As can be gleaned from reviewing a few drops, Q is a person or team identifying as Q that posts primary-source content online to provide intel and clues regarding ongoing current events. What makes Q unique is that it covers topics that are deliberately not being reported by mainstream news media, often because it directly incriminates them. While its posts feature a variety of themes and media, a primary objective of the Q operation is to expose in real time how mainstream media works as an arm of America’s Deep State shadow government.
By now, it is well known that legacy media worked hand-in-hand with the Democrats to rig the 2016 primary in Hillary Clinton’s favor as Barack Obama’s administration initiated clandestine operations to sabotage Donald J. Trump around the same time. Since then, the Post and other politicized media entities have been employing propaganda, targeted leaks, and other strategies to undercut Trump at the Democrats’ orders, despite the implications of conspiring to usurp a duly-elected U.S. president. This includes the tactic of using coverage of the crooked Mueller probe to allege wrongdoing by Trump in the absence of any evidence, and in place of reporting on the real collusion racket, that of the Democrats.
The politically savvy would not need to be told why a QAnon video produced by the Post would be a hotly-anticipated release. The outfits represent the media fronts of the two opposing sides of the information war playing out in American politics: on one hand, the Washington Post, a CIA-controlled publication that played an integral role in the Clinton-Obama coup against Trump; on the other, Q, an information dissemination campaign that serves to expose corruption in media and how the fourth estate has been used to undermine American democracy.

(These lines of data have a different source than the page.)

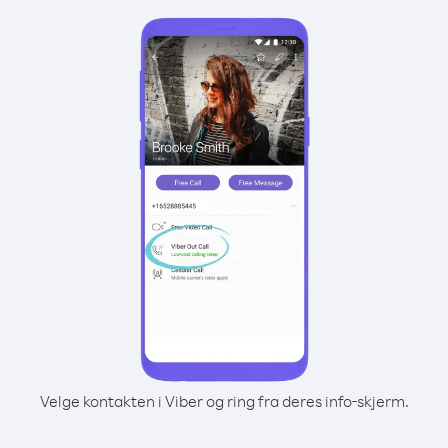
Velge kontakten i Viber og ring fra deres info-skjerm.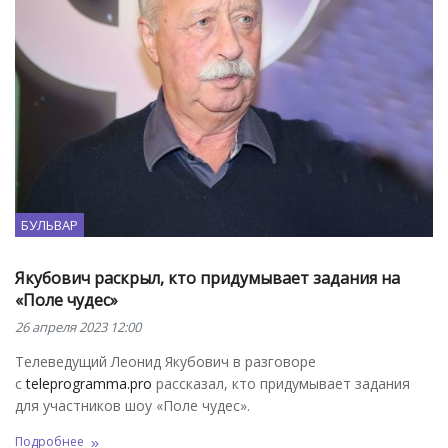
БУЛЬВАР
Якубович раскрыл, кто придумывает задания на
«Поле чудес»
26 апреля 2023 12:00
Телеведущий Леонид Якубович в разговоре
с
teleprogramma.pro
рассказал, кто придумывает задания
для участников шоу «Поле чудес».
Подробнее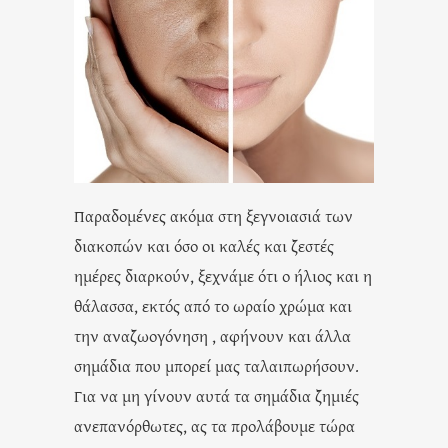
Παραδομένες ακόμα στη ξεγνοιασιά των
διακοπών και όσο οι καλές και ζεστές
ημέρες διαρκούν, ξεχνάμε ότι ο ήλιος και η
θάλασσα, εκτός από το ωραίο χρώμα και
την αναζωογόνηση , αφήνουν και άλλα
σημάδια που μπορεί μας ταλαιπωρήσουν.
Για να μη γίνουν αυτά τα σημάδια ζημιές
ανεπανόρθωτες, ας τα προλάβουμε τώρα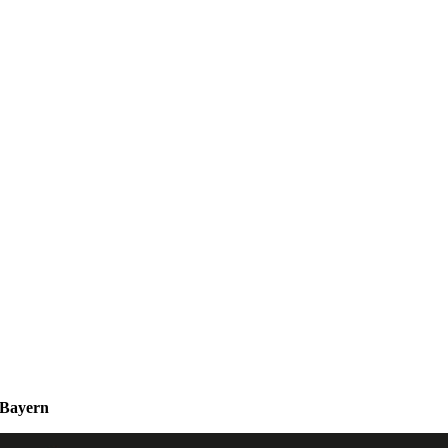
 Bayern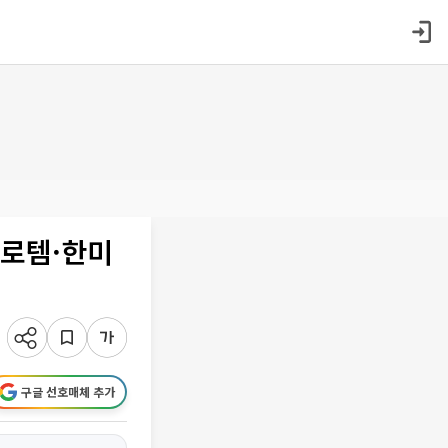
대로템·한미
구글 선호매체 추가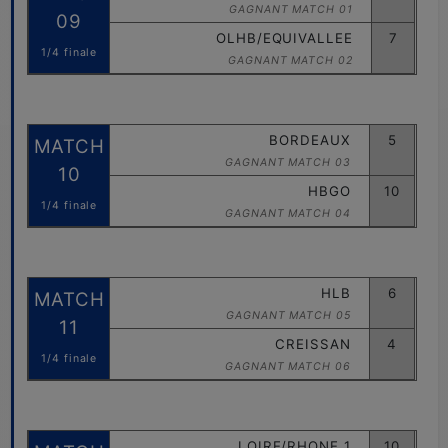
GAGNANT MATCH 01
09
OLHB/EQUIVALLEE
7
1/4 finale
GAGNANT MATCH 02
BORDEAUX
5
MATCH
GAGNANT MATCH 03
10
HBGO
10
1/4 finale
GAGNANT MATCH 04
HLB
6
MATCH
GAGNANT MATCH 05
11
CREISSAN
4
1/4 finale
GAGNANT MATCH 06
LOIRE/RHONE 1
10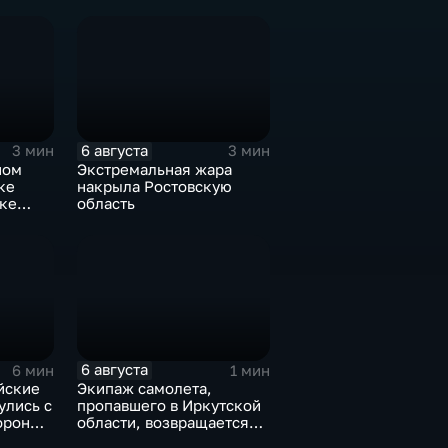
убе.
6 августа
3 мин
3 мин
ном
Экстремальная жара
ке
накрыла Ростовскую
рке
область
6 августа
6 мин
1 мин
йские
Экипаж самолета,
улись с
пропавшего в Иркутской
ороны
области, возвращается
домой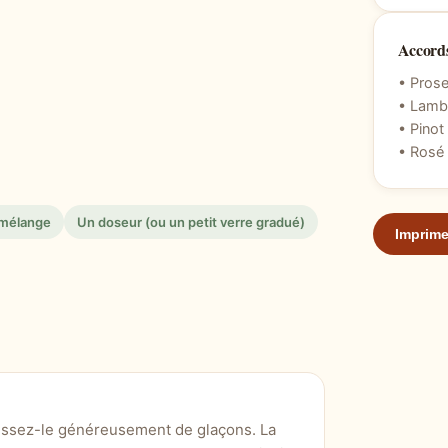
Accords
• Prose
• Lambr
• Pinot
• Rosé
 mélange
Un doseur (ou un petit verre gradué)
Imprime
lissez-le généreusement de glaçons. La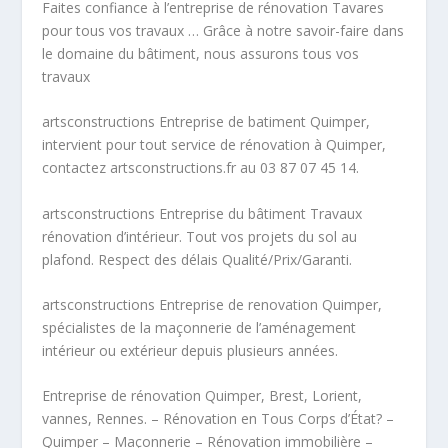
Faites confiance à l’entreprise de rénovation Tavares
pour tous vos travaux … Grâce à notre savoir-faire dans
le domaine du bâtiment, nous assurons tous vos
travaux
artsconstructions Entreprise de batiment Quimper,
intervient pour tout service de rénovation à Quimper,
contactez artsconstructions.fr au 03 87 07 45 14.
artsconstructions Entreprise du bâtiment Travaux
rénovation d’intérieur. Tout vos projets du sol au
plafond. Respect des délais Qualité/Prix/Garanti.
artsconstructions Entreprise de renovation Quimper,
spécialistes de la maçonnerie de l’aménagement
intérieur ou extérieur depuis plusieurs années.
Entreprise de rénovation Quimper, Brest, Lorient,
vannes, Rennes. – Rénovation en Tous Corps d’État? –
Quimper – Maçonnerie – Rénovation immobilière –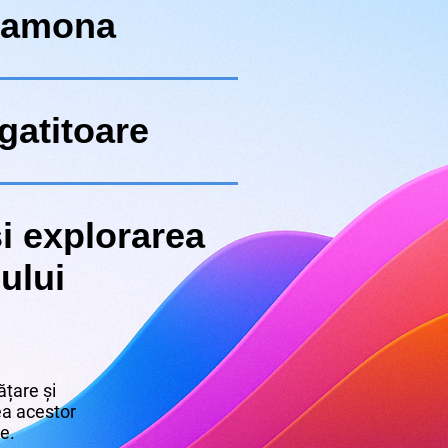
Ramona
gatitoare
i explorarea
ului
țare și
rea acestor
re.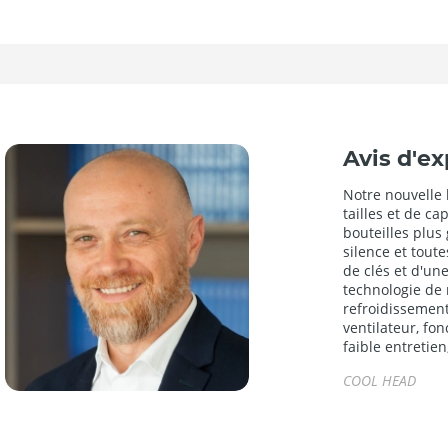
Avis d'ex
Notre nouvelle 
tailles et de ca
bouteilles plus 
silence et tout
de clés et d'un
technologie de 
refroidissement
ventilateur, fon
faible entretien
COOL HEAD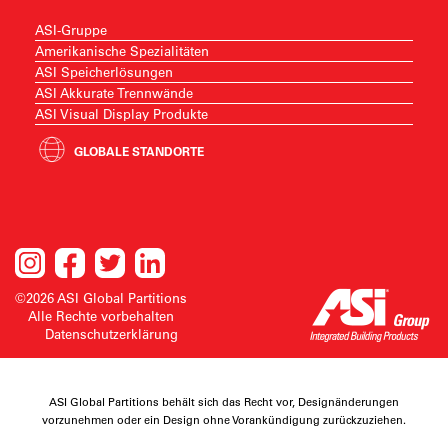
ASI-Gruppe
Amerikanische Spezialitäten
ASI Speicherlösungen
ASI Akkurate Trennwände
ASI Visual Display Produkte
GLOBALE STANDORTE
©2026 ASI Global Partitions
Alle Rechte vorbehalten
Datenschutzerklärung
ASI Global Partitions behält sich das Recht vor, Designänderungen
vorzunehmen oder ein Design ohne Vorankündigung zurückzuziehen.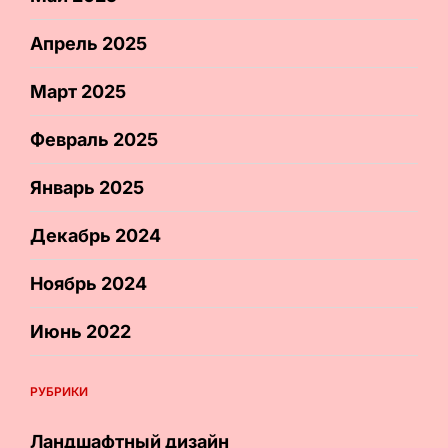
Апрель 2025
Март 2025
Февраль 2025
Январь 2025
Декабрь 2024
Ноябрь 2024
Июнь 2022
РУБРИКИ
Ландшафтный дизайн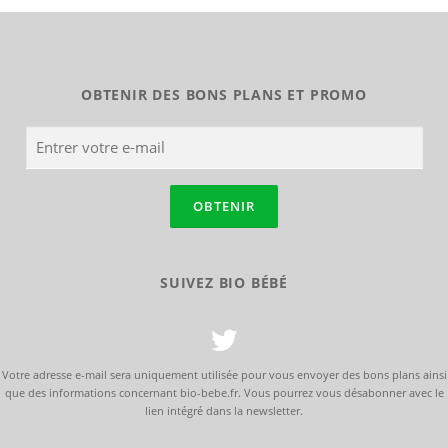
OBTENIR DES BONS PLANS ET PROMO
SUIVEZ BIO BÉBÉ
Votre adresse e-mail sera uniquement utilisée pour vous envoyer des bons plans ainsi
que des informations concernant bio-bebe.fr. Vous pourrez vous désabonner avec le
lien intégré dans la newsletter.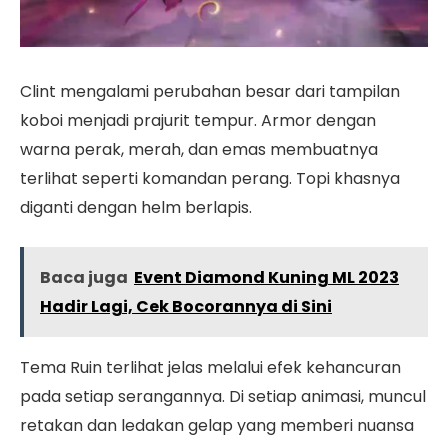
Clint mengalami perubahan besar dari tampilan
koboi menjadi prajurit tempur. Armor dengan
warna perak, merah, dan emas membuatnya
terlihat seperti komandan perang. Topi khasnya
diganti dengan helm berlapis.
Baca juga
Event Diamond Kuning ML 2023
Hadir Lagi, Cek Bocorannya di Sini
Tema Ruin terlihat jelas melalui efek kehancuran
pada setiap serangannya. Di setiap animasi, muncul
retakan dan ledakan gelap yang memberi nuansa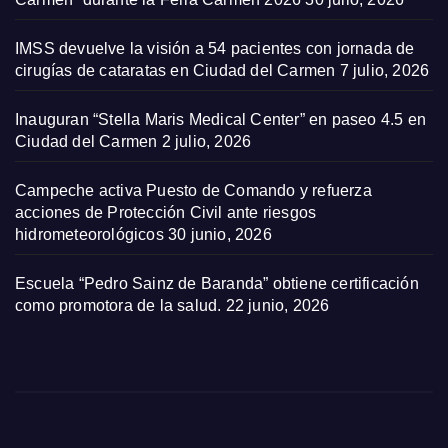
IMSS devuelve la visión a 54 pacientes con jornada de
cirugías de cataratas en Ciudad del Carmen
7 julio, 2026
Inauguran “Stella Maris Medical Center” en paseo 4.5 en
Ciudad del Carmen
2 julio, 2026
Campeche activa Puesto de Comando y refuerza
acciones de Protección Civil ante riesgos
hidrometeorológicos
30 junio, 2026
Escuela “Pedro Sainz de Baranda” obtiene certificación
como promotora de la salud.
22 junio, 2026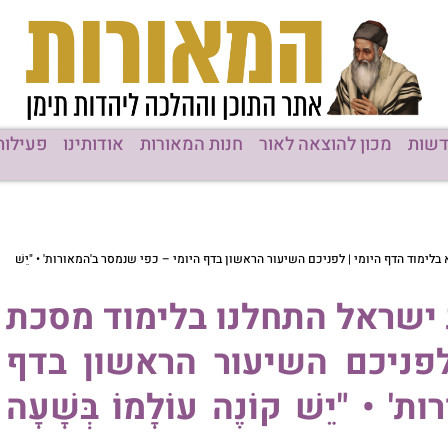
רות
אודותינו
פעילות המוסדות
כפי שנמסר ב'המאורות' • "יֵשׁ
ימוד מסכת
תוכן מקודם
ראשון בדף
ֹ בְּשָׁעָה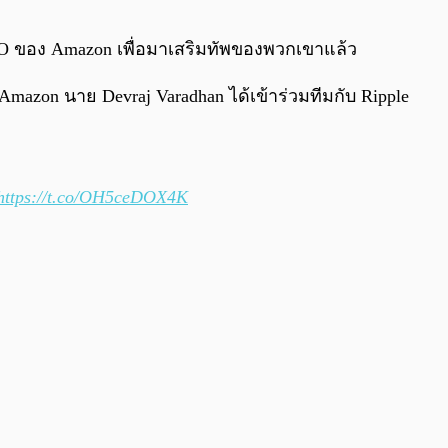
0:00
/
0:00
O ของ Amazon เพื่อมาเสริมทัพของพวกเขาแล้ว
azon นาย Devraj Varadhan ได้เข้าร่วมทีมกับ Ripple
https://t.co/OH5ceDOX4K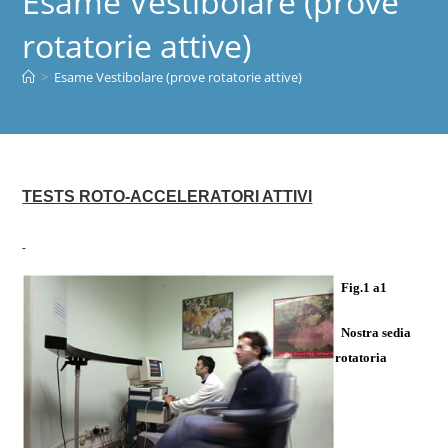
Esame Vestibolare (prove
rotatorie attive)
>
Esame Vestibolare (prove rotatorie attive)
TESTS ROTO-ACCELERATORI ATTIVI
Fig.1 a1
Nostra sedia
rotatoria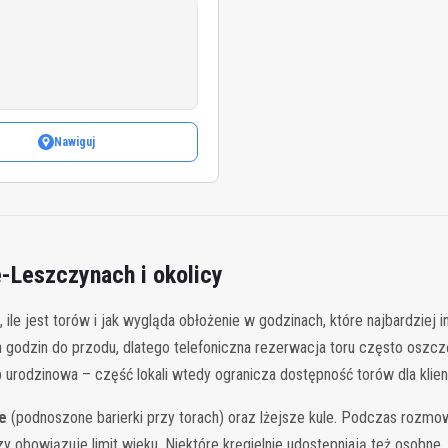
Nawiguj
-Leszczynach i okolicy
le jest torów i jak wygląda obłożenie w godzinach, które najbardziej i
a godzin do przodu, dlatego telefoniczna rezerwacja toru często osz
 urodzinowa – część lokali wtedy ogranicza dostępność torów dla klie
e
(podnoszone barierki przy torach) oraz lżejsze kule. Podczas rozmow
y obowiązuje limit wieku. Niektóre kręgielnie udostępniają też osobne,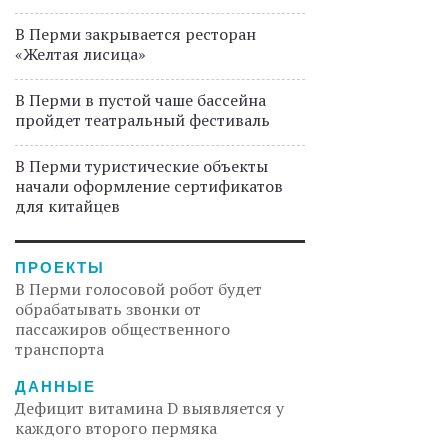
В Перми закрывается ресторан
«Желтая лисица»
В Перми в пустой чаше бассейна
пройдет театральный фестиваль
В Перми туристические объекты
начали оформление сертификатов
для китайцев
ПРОЕКТЫ
В Перми голосовой робот будет
обрабатывать звонки от
пассажиров общественного
транспорта
ДАННЫЕ
Дефицит витамина D выявляется у
каждого второго пермяка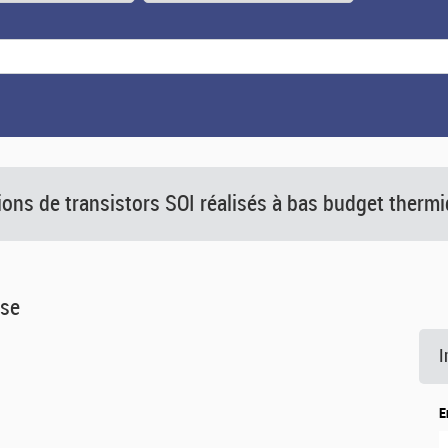
ions de transistors SOI réalisés à bas budget therm
èse
I
E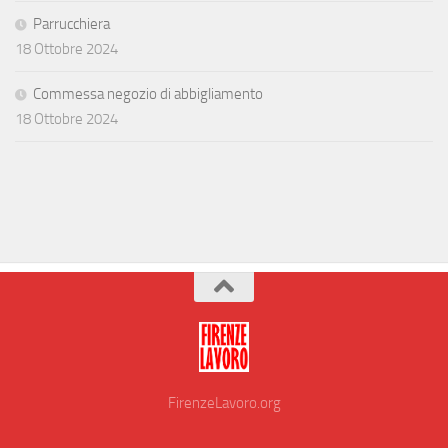
Parrucchiera
18 Ottobre 2024
Commessa negozio di abbigliamento
18 Ottobre 2024
FirenzeLavoro.org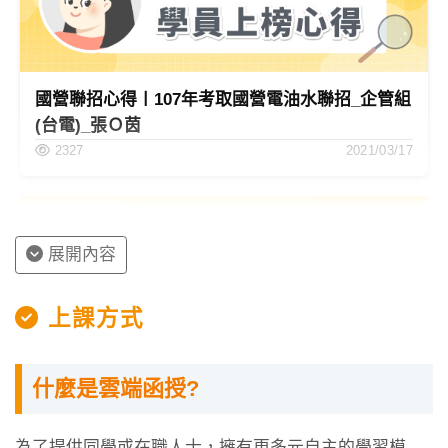
ＣＨ１直流電
網路分析
★★★★★
路分析
戴維寧定理
★★★★★
國營聯招心得〡107年考取國營電油水聯招_企管組
最大功率轉移
★★★★★
(台電)_張Ｏ茵
2327
2021/03/17
互易定理
★★
ＣＨ２交流電
有效值、功率因數
★★★★
路分析
展開內容
網路分析
★★★★★
最大功率轉移
★★★★★
上課方式
交流電路做圖法
★★
國營聯招心得〡107年考取國營電油水聯招_電機甲
什麼是雲端函授?
(台電)_游O新
共振電路
★★★★
1337
2021/03/17
為了提供同學或在職人士，擁有更多元自主的學習模
ＣＨ３雙埠網
雙埠網路參數推導
★★★★★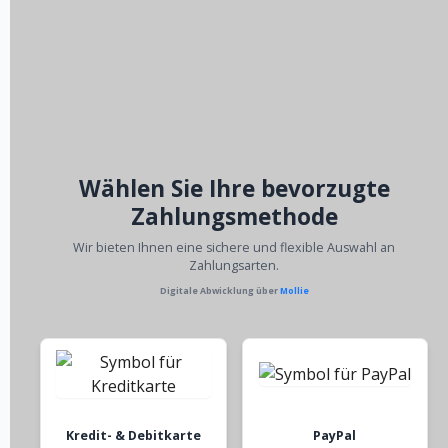
Wählen Sie Ihre bevorzugte
Zahlungsmethode
Wir bieten Ihnen eine sichere und flexible Auswahl an
Zahlungsarten.
Digitale Abwicklung über
Mollie
Kredit- & Debitkarte
PayPal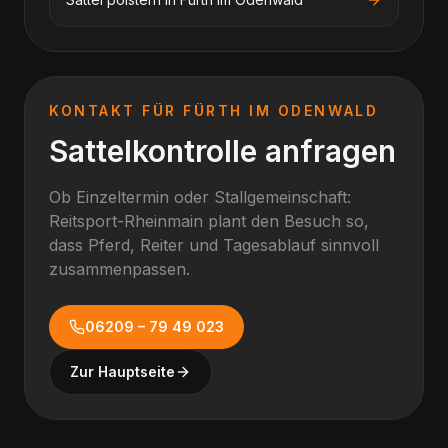
KONTAKT FÜR
FÜRTH IM ODENWALD
Sattelkontrolle anfragen
Ob Einzeltermin oder Stallgemeinschaft:
Reitsport-Rheinmain plant den Besuch so,
dass Pferd, Reiter und Tagesablauf sinnvoll
zusammenpassen.
06209 – 79 49 023
Zur Hauptseite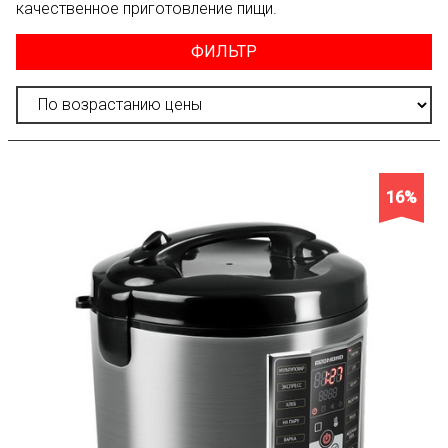
качественное приготовление пищи.
ФИЛЬТР
16%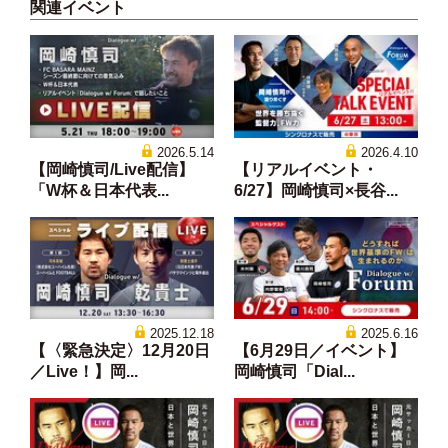
関連イベント
2026.5.14
2026.4.10
【岡崎慎司/Live配信】
【リアルイベント・
「W杯＆日本代表...
6/27】岡崎慎司×長谷...
2025.12.18
2025.6.16
【〈緊急決定〉12月20日
【6月29日／イベント】
／Live！】岡...
岡崎慎司「Dial...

The roots of big media’s allegiance to the state traces back to the CIA’s Operation Mockingbird of the 1950’s. Originating when the CIA began paying journalists to report fake stories to promote the views of intelligence agencies, Mockingbird has never been officially discontinued. While the specifics of modern-day Mockingbird remain secret, plenty can be deduced about the agenda of the Deep State by analyzing what information is available.
A Q drop released a week before the WaPo segment prompted readers to do some such research, asking rhetorically why it is the Post that is leading the mainstream media’s attacks against Q. Some digging connects the dots: Jeff Bezos, the CEO of Amazon, bought the Post for $250 million in 2013 just after Amazon won a $600 million CIA contract; the $250M price tag was less than half the amount Bezos had just tendered from the CIA. The CIA Director at the time? John Brennan, one of the central figures of the Clinton-Obama coup.
The Post may consider its ties to the CIA to be common knowledge, considering the blatant conflict of interest is never mentioned in their reporting. The CIA’s preference to keep its influence in media under wraps presents an ethical dilemma for publishers, where journalists should disclose relationships that may compromise the objective nature of the source, but often don’t. Accordingly, the onus falls on consumers to research journalists and news outlets to determine if their reporting can be taken at face value, or if it might be fulfilling an ulterior motive.